Material provided -

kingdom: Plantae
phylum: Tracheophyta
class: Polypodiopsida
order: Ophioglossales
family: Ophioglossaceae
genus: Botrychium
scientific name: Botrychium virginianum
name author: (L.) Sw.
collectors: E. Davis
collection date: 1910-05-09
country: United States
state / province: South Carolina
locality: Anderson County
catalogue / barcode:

==

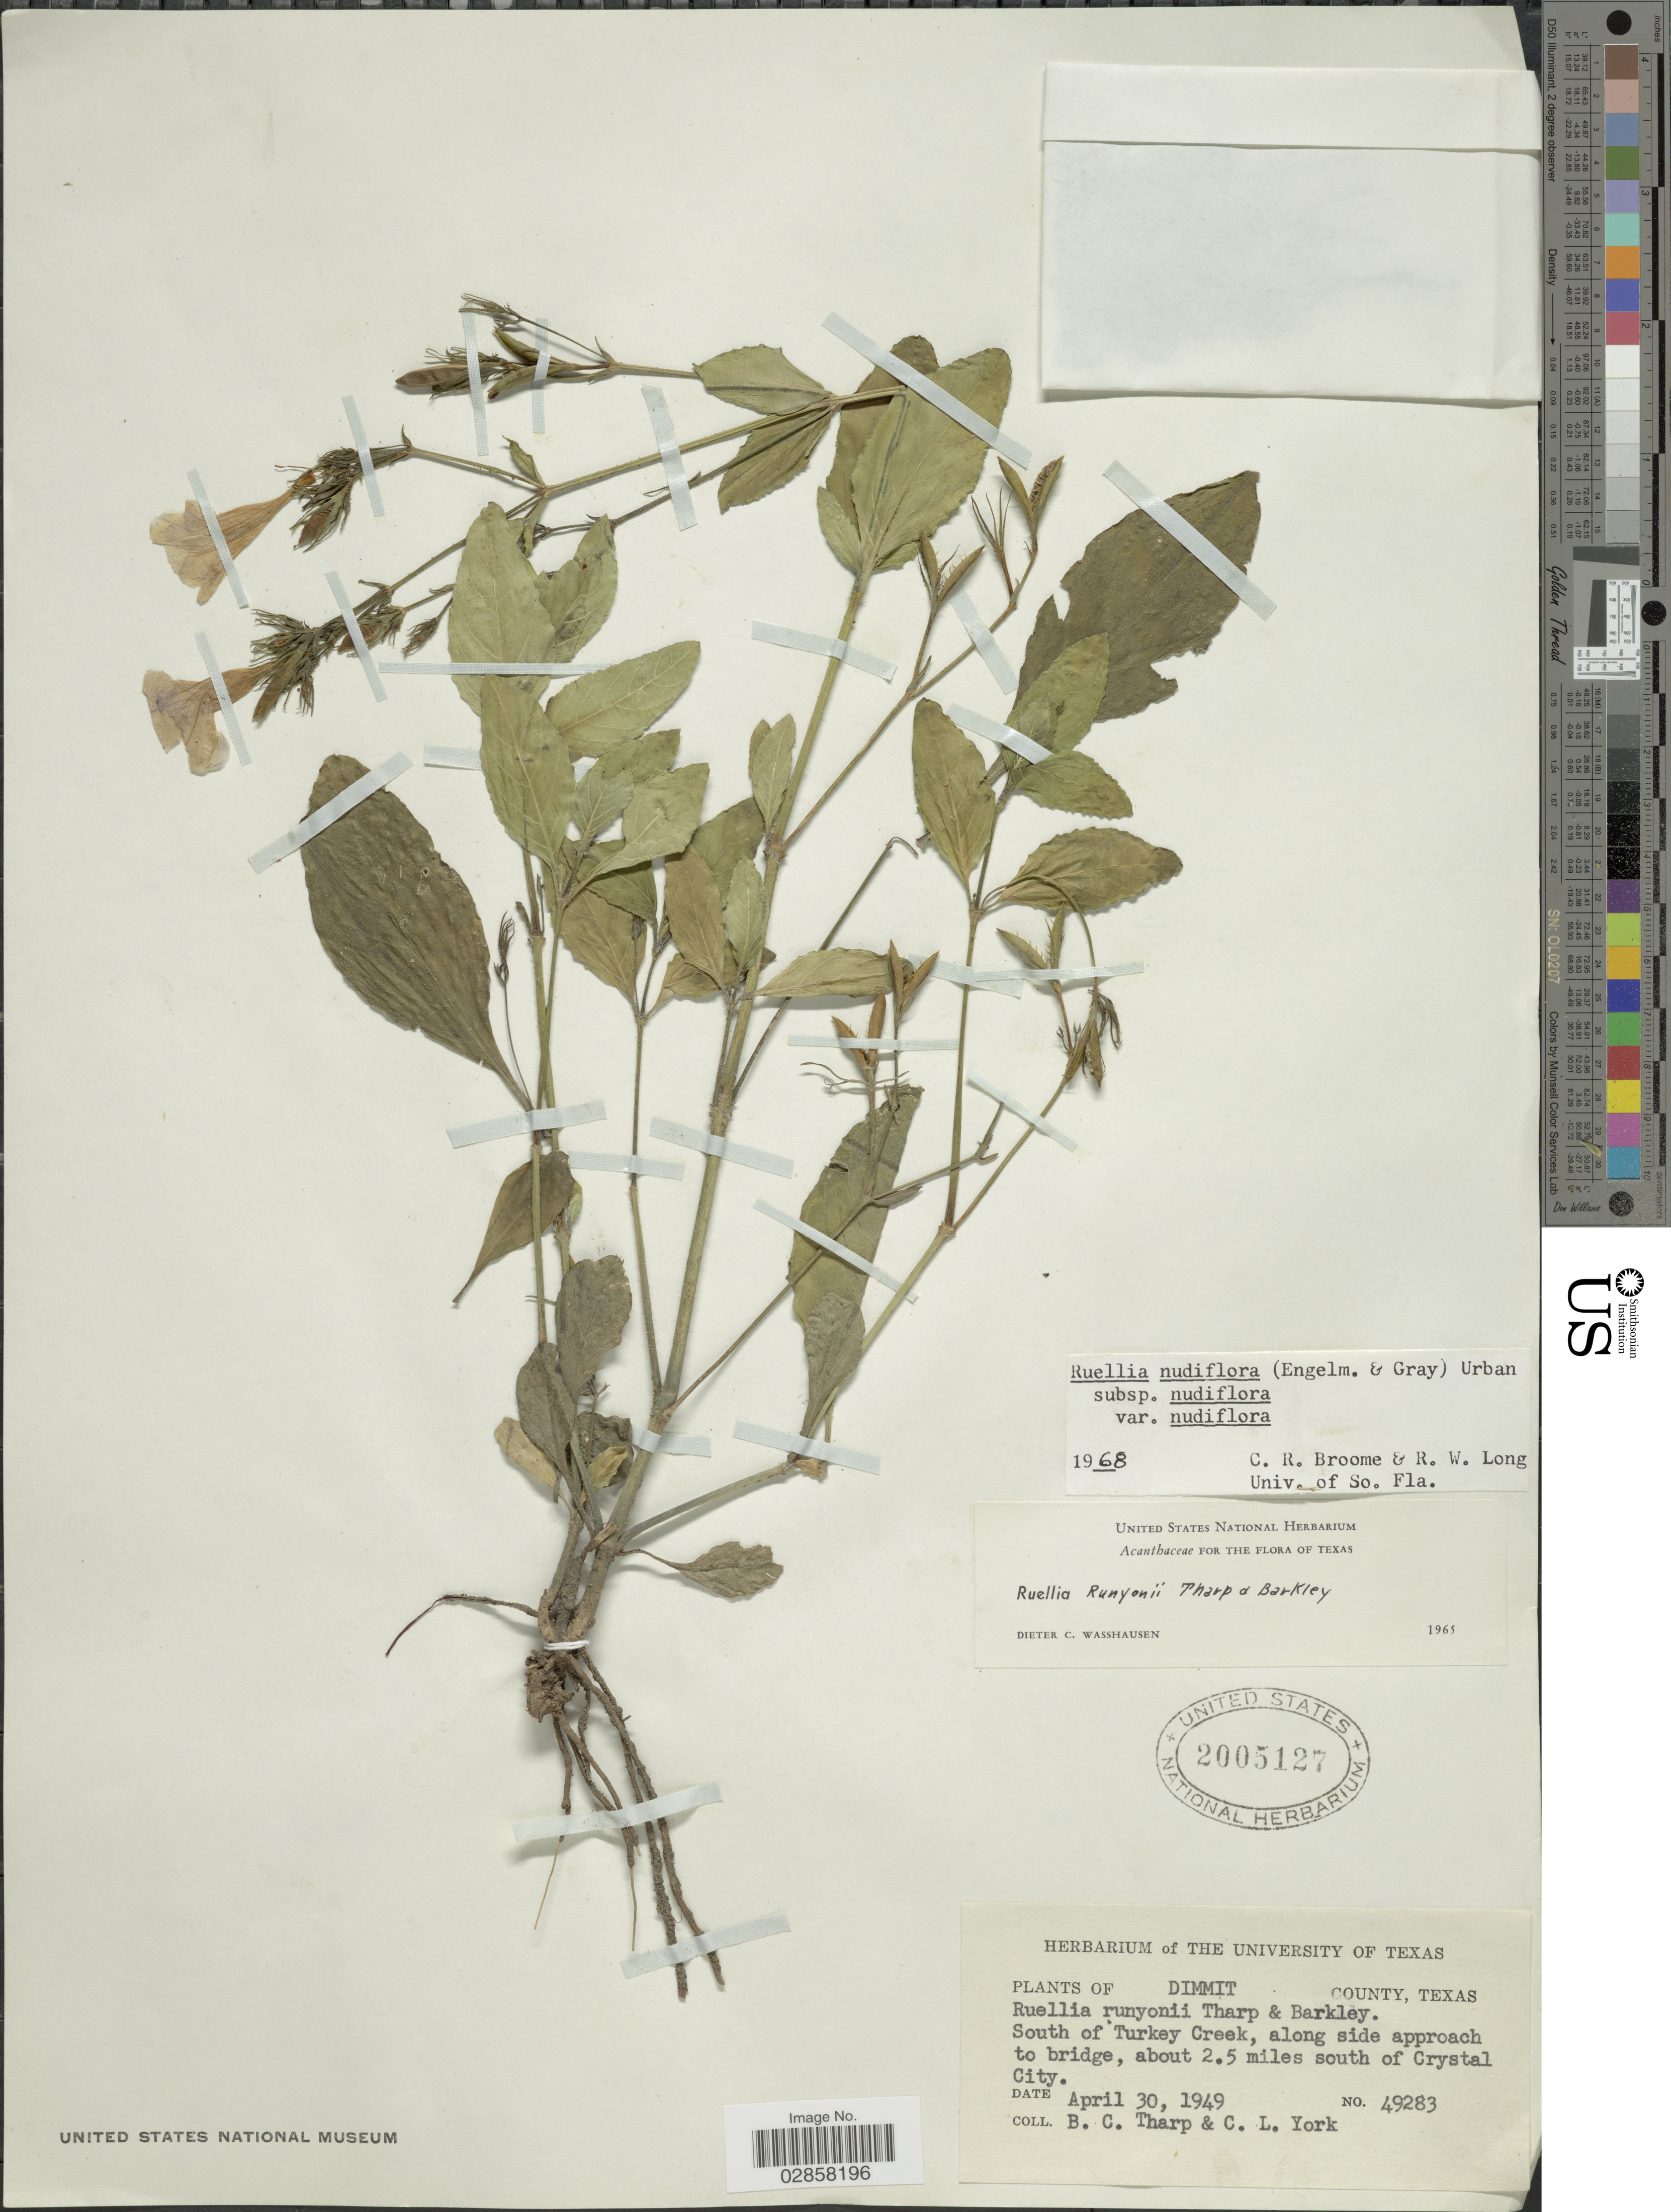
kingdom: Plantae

Task -
Repeat the rows verbatim, everything from the line containing "collectors: E. Davis" down to the line containing "locality: Anderson County", including both of those lines.

Complete response -
collectors: E. Davis
collection date: 1910-05-09
country: United States
state / province: South Carolina
locality: Anderson County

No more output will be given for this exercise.